Согласно Роулинсону, группа высокопоставленных алармистов при дворе Александра II продолжала запугивать императора «сказками» об антирусском альянсе мусульманских государств под эгидой Англии. Он проводил параллели между постепенным, хотя и неминуемым наступлением России в Центральной Азии и правильной осадой британской «крепости» — Индостана. Для того, чтобы не потерпеть поражение в битве за господство на Среднем Востоке и выиграть Большую Игру как глобальное соревнование двух империй, утверждал Роулинсон, важно как можно скорее усилить приготовления к войне на границах британского Раджа и взять под контроль ситуацию в Афганистане. Он предлагал направить специального политического резидента в Кабул, занять войсками Герат и Кандагар, и, наконец, построить сеть телеграфных, а, главное, железнодорожных линий в направлении северо–3ападного индийского фронтира [427].
Многие современники полагали, что идеи Роулинсона как нельзя лучше соответствуют менталитету властной элиты Соединенного Королевства, или, по крайней мере, большинства ведущих политических деятелей страны. Аналогичное заключение делалось и в отношении части военноэкспертного сообщества, а также прессы Великобритании и Индии. Даже лорд Майо, один из последовательных противников «наступательной» политики, заявил в декабре 1870 г.: «Что касается России, то если эта страна будет настолько глупа, чтобы атаковать Индию, горстка британских агентов и несколько сотен тысяч фунтов стерлингов золотом поднимут всю Центральную Азию против нее в священной войне. Я мог бы припасти горячую сковородку, чтобы наш друг Медведь поплясал на ней» [428].
С другой стороны, представим на мгновение, что Туркестанское генерал-губернаторство не было бы создано в 1867 г. и русские не высадили бы десант в Красноводске на восточном побережье Каспия в 1869 г. Очевидно, что при таком развитии событий Форин офис вряд ли предложил бы Петербургу проведение дипломатических консультаций по проблемам Центральной Азии. В то же время, царское правительство, обеспокоенное антицинским восстанием мусульман в Кашгарии на территории Китайского Туркестана в непосредственной близости от русского фронтира, а также пока неясными перспективами умиротворения Хивинского ханства, стремилось выиграть время, чтобы укрепиться на завоеванных территориях. В письме к Милютину от 7 марта 1872 г.
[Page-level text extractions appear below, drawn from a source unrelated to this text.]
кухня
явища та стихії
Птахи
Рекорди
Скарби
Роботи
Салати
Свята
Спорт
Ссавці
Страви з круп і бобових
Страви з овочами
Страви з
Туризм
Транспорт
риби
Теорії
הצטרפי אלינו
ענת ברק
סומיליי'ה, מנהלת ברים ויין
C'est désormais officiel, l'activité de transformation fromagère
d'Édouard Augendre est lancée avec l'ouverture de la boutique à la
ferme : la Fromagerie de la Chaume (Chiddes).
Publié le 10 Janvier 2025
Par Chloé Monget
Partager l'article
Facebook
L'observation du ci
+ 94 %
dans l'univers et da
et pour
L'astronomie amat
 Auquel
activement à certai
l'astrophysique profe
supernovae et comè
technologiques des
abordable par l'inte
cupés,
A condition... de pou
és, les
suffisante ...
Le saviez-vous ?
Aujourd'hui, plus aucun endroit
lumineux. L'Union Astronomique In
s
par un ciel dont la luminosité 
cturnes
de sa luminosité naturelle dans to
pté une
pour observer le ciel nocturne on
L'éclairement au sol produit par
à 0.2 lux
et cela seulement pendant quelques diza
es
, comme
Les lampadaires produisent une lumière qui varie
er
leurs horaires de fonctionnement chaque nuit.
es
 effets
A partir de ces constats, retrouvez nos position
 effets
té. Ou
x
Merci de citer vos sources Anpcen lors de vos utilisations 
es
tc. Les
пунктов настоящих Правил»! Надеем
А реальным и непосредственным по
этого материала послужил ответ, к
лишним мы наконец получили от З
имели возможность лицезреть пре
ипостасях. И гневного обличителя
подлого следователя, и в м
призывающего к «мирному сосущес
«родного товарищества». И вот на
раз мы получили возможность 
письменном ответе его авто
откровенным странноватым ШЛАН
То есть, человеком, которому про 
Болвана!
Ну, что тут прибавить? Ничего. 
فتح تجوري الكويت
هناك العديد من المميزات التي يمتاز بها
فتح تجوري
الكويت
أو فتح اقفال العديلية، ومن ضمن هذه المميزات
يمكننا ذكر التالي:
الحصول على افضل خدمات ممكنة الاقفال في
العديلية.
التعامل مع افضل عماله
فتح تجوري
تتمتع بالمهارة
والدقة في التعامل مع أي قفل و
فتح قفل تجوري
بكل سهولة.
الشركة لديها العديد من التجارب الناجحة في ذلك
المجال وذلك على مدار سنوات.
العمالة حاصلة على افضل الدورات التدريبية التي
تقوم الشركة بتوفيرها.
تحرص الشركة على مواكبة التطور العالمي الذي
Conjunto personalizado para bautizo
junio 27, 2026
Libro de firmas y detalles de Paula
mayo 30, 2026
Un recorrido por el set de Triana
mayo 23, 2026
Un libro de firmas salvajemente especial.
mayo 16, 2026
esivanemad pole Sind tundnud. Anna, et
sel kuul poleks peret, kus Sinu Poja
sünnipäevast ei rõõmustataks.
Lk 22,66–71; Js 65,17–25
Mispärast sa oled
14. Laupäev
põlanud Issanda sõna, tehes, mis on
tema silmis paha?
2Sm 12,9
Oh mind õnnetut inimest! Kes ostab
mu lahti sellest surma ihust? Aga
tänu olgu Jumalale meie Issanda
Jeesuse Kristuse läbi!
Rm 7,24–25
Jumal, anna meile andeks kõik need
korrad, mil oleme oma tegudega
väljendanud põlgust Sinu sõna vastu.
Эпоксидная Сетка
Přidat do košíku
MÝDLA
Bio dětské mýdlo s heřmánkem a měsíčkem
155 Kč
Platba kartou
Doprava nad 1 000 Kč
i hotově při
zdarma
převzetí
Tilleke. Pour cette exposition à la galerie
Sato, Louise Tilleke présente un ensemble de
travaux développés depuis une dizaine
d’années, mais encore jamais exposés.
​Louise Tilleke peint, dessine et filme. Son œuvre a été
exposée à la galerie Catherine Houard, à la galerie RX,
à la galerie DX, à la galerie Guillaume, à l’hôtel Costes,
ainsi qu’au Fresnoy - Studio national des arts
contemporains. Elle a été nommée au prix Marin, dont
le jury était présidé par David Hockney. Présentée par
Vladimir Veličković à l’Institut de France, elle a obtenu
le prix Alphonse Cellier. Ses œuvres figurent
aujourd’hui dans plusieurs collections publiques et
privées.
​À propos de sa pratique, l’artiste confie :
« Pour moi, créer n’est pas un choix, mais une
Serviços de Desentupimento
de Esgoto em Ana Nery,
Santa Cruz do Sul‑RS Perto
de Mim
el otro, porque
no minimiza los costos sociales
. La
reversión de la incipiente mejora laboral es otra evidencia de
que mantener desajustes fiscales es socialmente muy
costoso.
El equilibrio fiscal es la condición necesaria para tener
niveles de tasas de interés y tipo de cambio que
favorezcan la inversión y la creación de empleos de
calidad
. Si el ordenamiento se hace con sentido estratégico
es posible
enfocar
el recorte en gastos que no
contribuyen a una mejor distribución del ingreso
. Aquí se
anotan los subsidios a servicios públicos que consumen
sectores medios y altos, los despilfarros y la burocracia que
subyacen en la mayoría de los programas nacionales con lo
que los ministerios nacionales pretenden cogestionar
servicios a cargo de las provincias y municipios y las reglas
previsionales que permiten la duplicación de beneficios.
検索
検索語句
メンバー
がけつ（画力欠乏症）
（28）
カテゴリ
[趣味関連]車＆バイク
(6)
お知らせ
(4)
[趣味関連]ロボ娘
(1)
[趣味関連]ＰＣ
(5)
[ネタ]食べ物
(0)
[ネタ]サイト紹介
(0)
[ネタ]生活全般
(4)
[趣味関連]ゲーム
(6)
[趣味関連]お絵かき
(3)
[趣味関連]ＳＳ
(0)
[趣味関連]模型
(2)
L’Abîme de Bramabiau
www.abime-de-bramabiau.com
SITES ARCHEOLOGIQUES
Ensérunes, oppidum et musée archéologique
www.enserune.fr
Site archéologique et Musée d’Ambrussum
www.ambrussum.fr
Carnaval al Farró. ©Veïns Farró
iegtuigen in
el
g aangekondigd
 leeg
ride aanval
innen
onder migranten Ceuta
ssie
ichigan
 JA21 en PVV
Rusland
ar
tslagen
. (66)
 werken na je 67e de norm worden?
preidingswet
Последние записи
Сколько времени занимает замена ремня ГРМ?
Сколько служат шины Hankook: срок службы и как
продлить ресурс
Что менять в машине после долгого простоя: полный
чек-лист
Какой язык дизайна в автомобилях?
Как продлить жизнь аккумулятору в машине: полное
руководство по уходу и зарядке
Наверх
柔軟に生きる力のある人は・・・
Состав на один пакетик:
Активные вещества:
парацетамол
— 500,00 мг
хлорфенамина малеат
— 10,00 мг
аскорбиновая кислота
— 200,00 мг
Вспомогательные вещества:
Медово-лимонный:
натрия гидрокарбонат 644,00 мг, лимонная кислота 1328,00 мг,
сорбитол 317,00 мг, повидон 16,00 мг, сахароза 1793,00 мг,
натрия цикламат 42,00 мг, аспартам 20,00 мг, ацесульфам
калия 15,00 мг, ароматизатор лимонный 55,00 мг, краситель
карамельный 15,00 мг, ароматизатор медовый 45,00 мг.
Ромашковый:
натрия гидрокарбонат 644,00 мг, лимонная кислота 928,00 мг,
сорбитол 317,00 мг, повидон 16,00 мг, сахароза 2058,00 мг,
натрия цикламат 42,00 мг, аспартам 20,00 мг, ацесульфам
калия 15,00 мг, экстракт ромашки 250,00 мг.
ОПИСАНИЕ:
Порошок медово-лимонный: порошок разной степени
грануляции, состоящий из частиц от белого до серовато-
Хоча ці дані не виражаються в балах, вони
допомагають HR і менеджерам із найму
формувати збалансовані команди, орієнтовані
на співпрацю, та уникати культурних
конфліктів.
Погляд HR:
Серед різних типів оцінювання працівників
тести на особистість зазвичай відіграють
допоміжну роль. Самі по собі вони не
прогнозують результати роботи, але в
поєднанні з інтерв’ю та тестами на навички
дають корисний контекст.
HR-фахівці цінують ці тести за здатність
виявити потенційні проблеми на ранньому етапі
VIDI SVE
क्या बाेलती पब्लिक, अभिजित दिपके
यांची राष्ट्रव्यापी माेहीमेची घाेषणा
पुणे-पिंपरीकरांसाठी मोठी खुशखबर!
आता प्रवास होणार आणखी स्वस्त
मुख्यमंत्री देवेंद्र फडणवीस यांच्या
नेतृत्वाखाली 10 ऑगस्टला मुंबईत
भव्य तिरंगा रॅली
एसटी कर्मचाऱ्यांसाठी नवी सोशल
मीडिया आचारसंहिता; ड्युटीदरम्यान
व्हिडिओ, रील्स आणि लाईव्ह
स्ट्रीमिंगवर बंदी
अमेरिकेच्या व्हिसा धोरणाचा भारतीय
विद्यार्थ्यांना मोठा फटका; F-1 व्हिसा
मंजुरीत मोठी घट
Кауфман признавался, что он будет считать большой победой, если ему удастся разрешить противоречия с Хивой и Кашгарией мирным путем, поскольку каждый новый шаг в дипломатии и торговле достигался кровью. «Наш триумф в Азии будет полным, когда мы прекратим браться за оружие, чтобы заставить соседние государства исполнять наши скромные, хотя и законные требования», — подчеркнул туркестанский генерал-губернатор [429].
Можно предположить, что к началу 1870-х гг. обе стороны, но, прежде всего, Англия, осознали необходимость передышки для оценки состояния дел и принятия решений о путях и средствах дальнейшего ведения Большой Игры.
«Искусное сдерживание» или «искусный идиотизм»?
Наше исследование показывает, что британский Кабинет зондировал почву в Петербурге относительно достижения компромисса в Центральной Азии с конца 1868 г., то есть после разгрома Коканда и окончательного подчинения Бухары. 21 августа того же года, англо-индийское правительство обратилось к статс-секретарю герцогу Аргайллу со следующим заявлением: «Мы полагаем, что необходимо предпринять попытки для заключения четкого соглашения с петербургским двором относительно его проектов и планов в Центральной Азии, и что ему необходимо дать понять твердым, но вежливым языком, что вмешательство в дела Афганистана и всех тех стран, которые граничат с нашими владениями недопустимы… Истина для нас заключается в том, что продвижение России вкупе с постоянными упоминаниями в газетах о ее успехах по сравнению с тем, что называют пассивностью британского правительства, создало в умах европейцев и азиатов несколько преувеличенное, по нашему мнению, представление о ее ресурсах и силе. Хорошее взаимопонимание между двумя державами, хотя и трудно достижимое, дало бы нам возможность предпринять меры по противодействию необоснованным слухам и предотвращению ненужного алармизма» [430].
Учитывая это коллективное мнение, министр иностранных дел лорд Кларендон предложил Бруннову признать нейтральными «некоторые территории между владениями Англии и России, которые составят их пределы, и соглашения о которых будут скрупулезно соблюдаться обеими державами». В ответ Горчаков поддержал инициативу Лондона по определению «зоны, предохраняющей две империи от любого непосредственного контакта» [431].